DOCUMENT TEXT —
-- Begin --

Author: Cecilia Ovesdotter Alm

Dissertation Title: Affect in Text and Speech

Dissertation URL: http://lrc.cornell.edu/swedish/dataset/affectdata/index.html

Linguistic Field(s): Computational Linguistics

Dissertation Director:
Richard W. Sproat

Dissertation Abstract:

As technology and human-computer interaction advances, there is an
increased interest in affective computing. One of the current challenges in
computational speech and text processing is addressing affective and
expressive meaning, an area that has received fairly sparse attention in
linguistics. Linguistic investigation in this area is motivated both by the
need for scientific study of subjective language phenomena, and by useful
applications such as expressive text-to-speech synthesis. The study makes
contributions to the study of affect and language, by describing a novel
data resource, outlining models and challenges for exploring affect in
language, applying computational methods toward this problem with included
empirical results, and suggesting paths for further research.

After the introduction, followed by a survey of several areas of related
work in Chapter 2, Chapter 3 presents a newly developed sentence-annotated
corpus resource divided into three parts for large-scale exploration of
affect in texts (specifically tales). Besides covering annotation and data
set description, the chapter includes a hierarchical affect model and a
qualitative-interpretive examination suggesting characteristics of a subset
of the data marked by high agreement in affective label assignments.

-- End --

(Stored entries)
-- Begin --

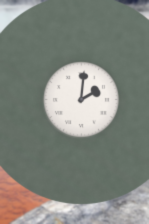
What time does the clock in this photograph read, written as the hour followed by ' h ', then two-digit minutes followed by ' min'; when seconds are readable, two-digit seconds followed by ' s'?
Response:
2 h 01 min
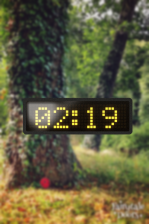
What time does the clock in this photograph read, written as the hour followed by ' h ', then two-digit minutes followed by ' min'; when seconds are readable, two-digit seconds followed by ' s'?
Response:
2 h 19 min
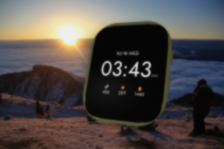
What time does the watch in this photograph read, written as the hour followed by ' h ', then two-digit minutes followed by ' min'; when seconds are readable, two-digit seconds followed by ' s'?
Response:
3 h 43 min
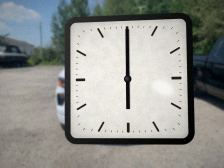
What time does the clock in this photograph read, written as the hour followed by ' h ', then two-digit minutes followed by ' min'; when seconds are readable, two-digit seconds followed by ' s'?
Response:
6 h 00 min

-- End --
-- Begin --

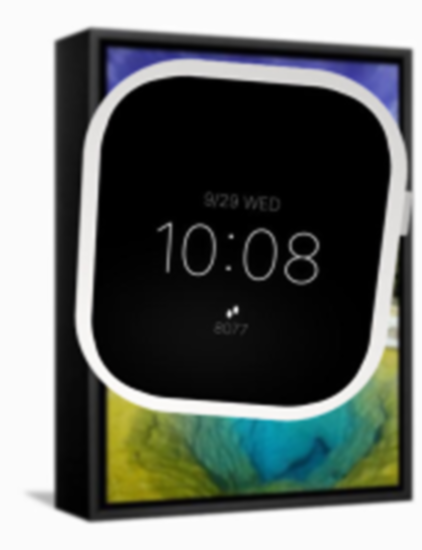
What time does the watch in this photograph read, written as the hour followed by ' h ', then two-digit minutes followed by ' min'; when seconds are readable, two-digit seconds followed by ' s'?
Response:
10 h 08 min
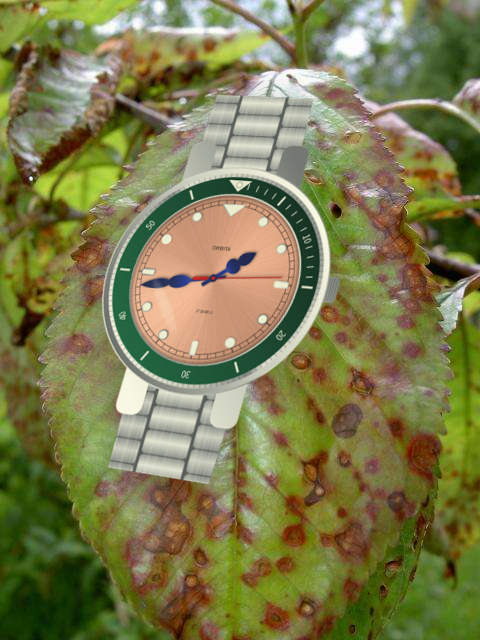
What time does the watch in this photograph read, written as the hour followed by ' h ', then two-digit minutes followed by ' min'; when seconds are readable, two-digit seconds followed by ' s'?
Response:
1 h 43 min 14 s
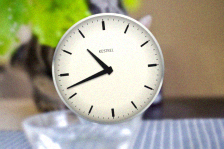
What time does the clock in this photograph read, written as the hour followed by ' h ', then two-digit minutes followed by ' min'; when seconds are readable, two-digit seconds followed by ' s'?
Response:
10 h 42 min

-- End --

TASKS AND EXERCISES —
[1] According to the dissertation abstract above, what does Chapter 3 present?
[2] Continue the dissertation abstract on affect in text and speech, starting after its last sentence.

WRITTEN RESPONSES —
[1] A newly developed sentence-annotated corpus resource, divided into three parts, for large-scale exploration of affect in texts (specifically tales).

[2]
Chapter 4 is devoted to experimental work on automatic affect prediction in
text. Different computational methods are explored based on the labeled
data set and affect hierarchy outlined in the previous chapter, with an
emphasis on supervised machine learning whose results seem particularly
interesting when including true affect history in the feature set.
Moreover, besides contrasting classification accuracy of methods in
isolation, methods' predictions are combined with weighting approaches into
a joint prediction. In addition, classification with the high agreement
data is specifically explored, and the impact of access to knowledge about
previous affect history is contrasted empirically. Chapter 5 moves on to
discuss emotion in speech. It applies interactive evolutionary computation
to evolve fundamental parameters of emotional prosody in perceptual
experiments with human listeners, indicating both emotion-specific trends
and types of variations, and implications at the local word-level. Chapter
6 provides suggestions for continued work in related and novel areas. A
concluding chapter summarizes the dissertation and its contributions.